The island of Halmahera lies roughly equidistant between the diving hot-spots of North Sulawesi & Raja Ampat, and right in the path of the Indonesian Throughflow as it surges through the archipelago. The strangely shaped island is almost a scaled down, carbon copy of Sulawesi, and is one of the more remote of the 18,000+ islands in Indonesia.
Halmahera is part of the Indonesian province of North Maluku and covers a total area of nearly 25,000 km2, which includes the main island itself and several smaller islands such as Morotai in the north and Bacan & Obi in the south.
Diving Indonesia: Halmahera and the Spice Trade
While Halmahera may be the largest island in the area, it is the tiny volcanic islands of Ternate and Tidore off its western coast that have traditionally dominated the region because of the aromatic spice cloves that grew there – and only there…
It seems strange that in these days of 24 hour convenience stores, where spices such as cloves, mace & nutmeg are now simple commodities, but in the 1600’s they were literally worth their weight in gold.
Spices from the Mollucas had trickled into Europe in small quantities during the middle-ages and gained popularity amongst wealthy people as a way to make poorly preserved meat taste better.
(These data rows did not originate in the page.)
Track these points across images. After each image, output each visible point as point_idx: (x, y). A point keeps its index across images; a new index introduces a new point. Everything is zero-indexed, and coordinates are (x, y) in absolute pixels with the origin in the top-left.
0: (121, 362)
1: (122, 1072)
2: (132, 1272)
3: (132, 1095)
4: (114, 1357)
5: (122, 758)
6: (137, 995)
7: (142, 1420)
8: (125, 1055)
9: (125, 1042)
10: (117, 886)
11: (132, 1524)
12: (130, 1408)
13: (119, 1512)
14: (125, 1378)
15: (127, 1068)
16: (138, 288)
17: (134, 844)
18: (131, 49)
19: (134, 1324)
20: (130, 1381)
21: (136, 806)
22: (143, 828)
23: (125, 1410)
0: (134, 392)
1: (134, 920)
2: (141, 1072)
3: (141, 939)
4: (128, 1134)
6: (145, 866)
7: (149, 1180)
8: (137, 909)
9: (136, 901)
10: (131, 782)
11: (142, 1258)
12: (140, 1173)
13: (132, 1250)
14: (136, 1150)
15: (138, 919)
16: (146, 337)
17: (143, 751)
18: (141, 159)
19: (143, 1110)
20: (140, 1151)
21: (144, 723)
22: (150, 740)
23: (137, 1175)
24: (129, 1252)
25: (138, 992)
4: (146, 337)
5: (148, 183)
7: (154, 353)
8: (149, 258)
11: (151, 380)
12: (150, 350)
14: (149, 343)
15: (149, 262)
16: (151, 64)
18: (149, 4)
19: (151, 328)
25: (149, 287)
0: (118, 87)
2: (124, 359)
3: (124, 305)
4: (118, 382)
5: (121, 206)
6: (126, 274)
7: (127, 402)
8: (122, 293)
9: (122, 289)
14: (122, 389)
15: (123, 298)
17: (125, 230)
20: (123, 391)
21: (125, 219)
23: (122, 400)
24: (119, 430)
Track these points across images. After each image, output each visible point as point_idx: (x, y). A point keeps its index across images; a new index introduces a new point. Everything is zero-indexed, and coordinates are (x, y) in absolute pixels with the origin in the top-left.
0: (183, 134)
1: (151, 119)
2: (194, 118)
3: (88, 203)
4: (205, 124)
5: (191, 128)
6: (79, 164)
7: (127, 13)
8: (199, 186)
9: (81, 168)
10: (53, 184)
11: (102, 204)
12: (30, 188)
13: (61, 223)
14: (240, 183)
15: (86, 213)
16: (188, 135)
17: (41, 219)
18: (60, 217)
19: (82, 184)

Spices were also perceived to provide a degree of protection against the deadly plagues that regularly ravaged Europe at that time, making them a highly sought after and expensive commodity.
The rise of the Republic of Venice in the 12th century, and its control of the key Mediterranean seaways, allowed it to dominate European trade and completely monopolize the spice trade for the next 300 years.
The Venetians and their Arabic trading partners effectively had a stranglehold on the flow of these precious spices.
But the rise of the Turkish Ottoman Empire and the seizure of Constantinople in 1453 ultimately led to the closure of the land route & the end of this hugely profitable monopoly. It also triggered the “age of exploration” – a two hundred year period when the major powers of Europe sent sailing ships, captained by the likes of Christopher Columbus, Ferdinand Magellan and Vasco Da Gama, to find & control the source of the spices.
The Portuguese were the first to reach the Mollucas and seize control of the spice trade, using the immense profits to finance their plans for a global colonial empire.
But the end of the 16th century the Dutch arrived with bigger and better ships & guns and stronger financial backing and within a year they had established total, but very brutal, control over the area.
Both Ternate and Tidore are Islamic sultanates who have a long history of bitter rivalry that predates the arrival of European explorers, but both the Portuguese and then the Dutch were able to ruthlessly exploit that rivalry to great effect as they sought to control the spice trade.
The success of the British in growing transplanted spices in India and later for the French in Zanzibar dramatically reduced the importance of Ternate, Tidore and the other spice islands and the advent of refrigeration reduced the spices to simple commodities.